» **EXERCISE DIRECTIONS**:
Replace "on-board PC" with "onboard computer" throughout the rows and give the lines again with no other changes.

(Plain-text document sources)

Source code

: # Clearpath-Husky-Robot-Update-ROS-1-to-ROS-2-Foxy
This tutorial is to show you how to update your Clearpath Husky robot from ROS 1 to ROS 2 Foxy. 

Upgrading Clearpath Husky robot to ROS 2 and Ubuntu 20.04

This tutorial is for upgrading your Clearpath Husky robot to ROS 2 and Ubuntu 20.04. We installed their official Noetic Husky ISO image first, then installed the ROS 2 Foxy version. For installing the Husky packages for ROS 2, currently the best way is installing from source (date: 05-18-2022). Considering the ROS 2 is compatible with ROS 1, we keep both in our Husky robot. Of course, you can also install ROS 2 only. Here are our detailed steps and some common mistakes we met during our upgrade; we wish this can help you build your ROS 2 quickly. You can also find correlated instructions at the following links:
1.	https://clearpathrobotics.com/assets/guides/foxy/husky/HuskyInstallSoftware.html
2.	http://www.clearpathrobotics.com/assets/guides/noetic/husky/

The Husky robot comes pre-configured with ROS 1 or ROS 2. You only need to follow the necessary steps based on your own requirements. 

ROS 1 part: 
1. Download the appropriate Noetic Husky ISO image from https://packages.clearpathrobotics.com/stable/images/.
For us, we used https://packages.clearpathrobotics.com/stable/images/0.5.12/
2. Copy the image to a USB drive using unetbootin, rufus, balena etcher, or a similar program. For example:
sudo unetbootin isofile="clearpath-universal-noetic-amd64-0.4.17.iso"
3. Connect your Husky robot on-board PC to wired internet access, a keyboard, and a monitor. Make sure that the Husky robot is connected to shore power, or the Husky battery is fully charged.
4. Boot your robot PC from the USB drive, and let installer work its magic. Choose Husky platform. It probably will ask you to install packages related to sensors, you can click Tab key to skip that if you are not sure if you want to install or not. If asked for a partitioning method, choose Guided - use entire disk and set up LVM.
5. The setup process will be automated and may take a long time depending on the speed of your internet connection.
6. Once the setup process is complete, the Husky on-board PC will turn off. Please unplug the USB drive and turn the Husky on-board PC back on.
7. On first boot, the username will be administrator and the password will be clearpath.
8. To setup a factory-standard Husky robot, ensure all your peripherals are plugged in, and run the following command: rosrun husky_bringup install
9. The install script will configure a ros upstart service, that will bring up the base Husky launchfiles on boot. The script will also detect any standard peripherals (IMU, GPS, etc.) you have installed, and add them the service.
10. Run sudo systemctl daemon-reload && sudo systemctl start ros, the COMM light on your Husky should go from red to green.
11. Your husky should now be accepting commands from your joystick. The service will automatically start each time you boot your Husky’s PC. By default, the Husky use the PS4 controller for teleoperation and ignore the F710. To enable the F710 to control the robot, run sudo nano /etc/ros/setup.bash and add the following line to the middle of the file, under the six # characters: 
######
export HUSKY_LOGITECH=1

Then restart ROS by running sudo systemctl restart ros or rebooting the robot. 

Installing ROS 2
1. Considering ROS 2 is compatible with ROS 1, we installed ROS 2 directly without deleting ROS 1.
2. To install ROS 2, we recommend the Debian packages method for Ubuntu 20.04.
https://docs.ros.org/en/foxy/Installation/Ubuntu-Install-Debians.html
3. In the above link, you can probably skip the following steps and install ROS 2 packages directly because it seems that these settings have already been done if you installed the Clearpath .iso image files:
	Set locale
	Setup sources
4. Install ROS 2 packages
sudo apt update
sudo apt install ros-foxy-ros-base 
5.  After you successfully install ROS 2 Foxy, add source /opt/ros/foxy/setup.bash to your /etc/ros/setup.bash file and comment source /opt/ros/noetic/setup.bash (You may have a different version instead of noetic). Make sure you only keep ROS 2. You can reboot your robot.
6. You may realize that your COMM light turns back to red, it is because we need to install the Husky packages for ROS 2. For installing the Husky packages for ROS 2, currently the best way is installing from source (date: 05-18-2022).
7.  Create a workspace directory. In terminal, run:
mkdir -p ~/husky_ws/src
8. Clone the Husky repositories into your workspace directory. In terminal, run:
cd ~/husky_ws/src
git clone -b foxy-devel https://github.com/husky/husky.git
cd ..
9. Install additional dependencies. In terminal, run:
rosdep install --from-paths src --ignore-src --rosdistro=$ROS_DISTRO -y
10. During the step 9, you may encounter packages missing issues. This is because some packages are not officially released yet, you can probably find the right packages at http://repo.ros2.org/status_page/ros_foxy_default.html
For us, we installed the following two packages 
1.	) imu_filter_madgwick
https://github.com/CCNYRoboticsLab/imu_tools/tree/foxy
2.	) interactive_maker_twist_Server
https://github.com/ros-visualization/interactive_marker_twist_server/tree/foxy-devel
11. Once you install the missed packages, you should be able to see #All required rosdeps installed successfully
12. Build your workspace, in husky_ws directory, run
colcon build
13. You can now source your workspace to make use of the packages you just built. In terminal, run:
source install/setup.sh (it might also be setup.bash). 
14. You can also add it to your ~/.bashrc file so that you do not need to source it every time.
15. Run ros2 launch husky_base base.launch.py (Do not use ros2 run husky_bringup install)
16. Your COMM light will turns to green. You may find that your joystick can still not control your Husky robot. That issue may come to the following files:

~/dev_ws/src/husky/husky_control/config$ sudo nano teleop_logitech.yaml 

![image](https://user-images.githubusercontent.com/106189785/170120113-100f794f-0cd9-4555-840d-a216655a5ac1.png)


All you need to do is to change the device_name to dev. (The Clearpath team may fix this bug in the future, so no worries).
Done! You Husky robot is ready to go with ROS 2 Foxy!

» **ANSWER FOR THIS EXERCISE**:
Source code

: # Clearpath-Husky-Robot-Update-ROS-1-to-ROS-2-Foxy
This tutorial is to show you how to update your Clearpath Husky robot from ROS 1 to ROS 2 Foxy. 

Upgrading Clearpath Husky robot to ROS 2 and Ubuntu 20.04

This tutorial is for upgrading your Clearpath Husky robot to ROS 2 and Ubuntu 20.04. We installed their official Noetic Husky ISO image first, then installed the ROS 2 Foxy version. For installing the Husky packages for ROS 2, currently the best way is installing from source (date: 05-18-2022). Considering the ROS 2 is compatible with ROS 1, we keep both in our Husky robot. Of course, you can also install ROS 2 only. Here are our detailed steps and some common mistakes we met during our upgrade; we wish this can help you build your ROS 2 quickly. You can also find correlated instructions at the following links:
1.	https://clearpathrobotics.com/assets/guides/foxy/husky/HuskyInstallSoftware.html
2.	http://www.clearpathrobotics.com/assets/guides/noetic/husky/

The Husky robot comes pre-configured with ROS 1 or ROS 2. You only need to follow the necessary steps based on your own requirements. 

ROS 1 part: 
1. Download the appropriate Noetic Husky ISO image from https://packages.clearpathrobotics.com/stable/images/.
For us, we used https://packages.clearpathrobotics.com/stable/images/0.5.12/
2. Copy the image to a USB drive using unetbootin, rufus, balena etcher, or a similar program. For example:
sudo unetbootin isofile="clearpath-universal-noetic-amd64-0.4.17.iso"
3. Connect your Husky robot onboard computer to wired internet access, a keyboard, and a monitor. Make sure that the Husky robot is connected to shore power, or the Husky battery is fully charged.
4. Boot your robot PC from the USB drive, and let installer work its magic. Choose Husky platform. It probably will ask you to install packages related to sensors, you can click Tab key to skip that if you are not sure if you want to install or not. If asked for a partitioning method, choose Guided - use entire disk and set up LVM.
5. The setup process will be automated and may take a long time depending on the speed of your internet connection.
6. Once the setup process is complete, the Husky onboard computer will turn off. Please unplug the USB drive and turn the Husky onboard computer back on.
7. On first boot, the username will be administrator and the password will be clearpath.
8. To setup a factory-standard Husky robot, ensure all your peripherals are plugged in, and run the following command: rosrun husky_bringup install
9. The install script will configure a ros upstart service, that will bring up the base Husky launchfiles on boot. The script will also detect any standard peripherals (IMU, GPS, etc.) you have installed, and add them the service.
10. Run sudo systemctl daemon-reload && sudo systemctl start ros, the COMM light on your Husky should go from red to green.
11. Your husky should now be accepting commands from your joystick. The service will automatically start each time you boot your Husky’s PC. By default, the Husky use the PS4 controller for teleoperation and ignore the F710. To enable the F710 to control the robot, run sudo nano /etc/ros/setup.bash and add the following line to the middle of the file, under the six # characters: 
######
export HUSKY_LOGITECH=1

Then restart ROS by running sudo systemctl restart ros or rebooting the robot. 

Installing ROS 2
1. Considering ROS 2 is compatible with ROS 1, we installed ROS 2 directly without deleting ROS 1.
2. To install ROS 2, we recommend the Debian packages method for Ubuntu 20.04.
https://docs.ros.org/en/foxy/Installation/Ubuntu-Install-Debians.html
3. In the above link, you can probably skip the following steps and install ROS 2 packages directly because it seems that these settings have already been done if you installed the Clearpath .iso image files:
	Set locale
	Setup sources
4. Install ROS 2 packages
sudo apt update
sudo apt install ros-foxy-ros-base 
5.  After you successfully install ROS 2 Foxy, add source /opt/ros/foxy/setup.bash to your /etc/ros/setup.bash file and comment source /opt/ros/noetic/setup.bash (You may have a different version instead of noetic). Make sure you only keep ROS 2. You can reboot your robot.
6. You may realize that your COMM light turns back to red, it is because we need to install the Husky packages for ROS 2. For installing the Husky packages for ROS 2, currently the best way is installing from source (date: 05-18-2022).
7.  Create a workspace directory. In terminal, run:
mkdir -p ~/husky_ws/src
8. Clone the Husky repositories into your workspace directory. In terminal, run:
cd ~/husky_ws/src
git clone -b foxy-devel https://github.com/husky/husky.git
cd ..
9. Install additional dependencies. In terminal, run:
rosdep install --from-paths src --ignore-src --rosdistro=$ROS_DISTRO -y
10. During the step 9, you may encounter packages missing issues. This is because some packages are not officially released yet, you can probably find the right packages at http://repo.ros2.org/status_page/ros_foxy_default.html
For us, we installed the following two packages 
1.	) imu_filter_madgwick
https://github.com/CCNYRoboticsLab/imu_tools/tree/foxy
2.	) interactive_maker_twist_Server
https://github.com/ros-visualization/interactive_marker_twist_server/tree/foxy-devel
11. Once you install the missed packages, you should be able to see #All required rosdeps installed successfully
12. Build your workspace, in husky_ws directory, run
colcon build
13. You can now source your workspace to make use of the packages you just built. In terminal, run:
source install/setup.sh (it might also be setup.bash). 
14. You can also add it to your ~/.bashrc file so that you do not need to source it every time.
15. Run ros2 launch husky_base base.launch.py (Do not use ros2 run husky_bringup install)
16. Your COMM light will turns to green. You may find that your joystick can still not control your Husky robot. That issue may come to the following files:

~/dev_ws/src/husky/husky_control/config$ sudo nano teleop_logitech.yaml 

![image](https://user-images.githubusercontent.com/106189785/170120113-100f794f-0cd9-4555-840d-a216655a5ac1.png)


All you need to do is to change the device_name to dev. (The Clearpath team may fix this bug in the future, so no worries).
Done! You Husky robot is ready to go with ROS 2 Foxy!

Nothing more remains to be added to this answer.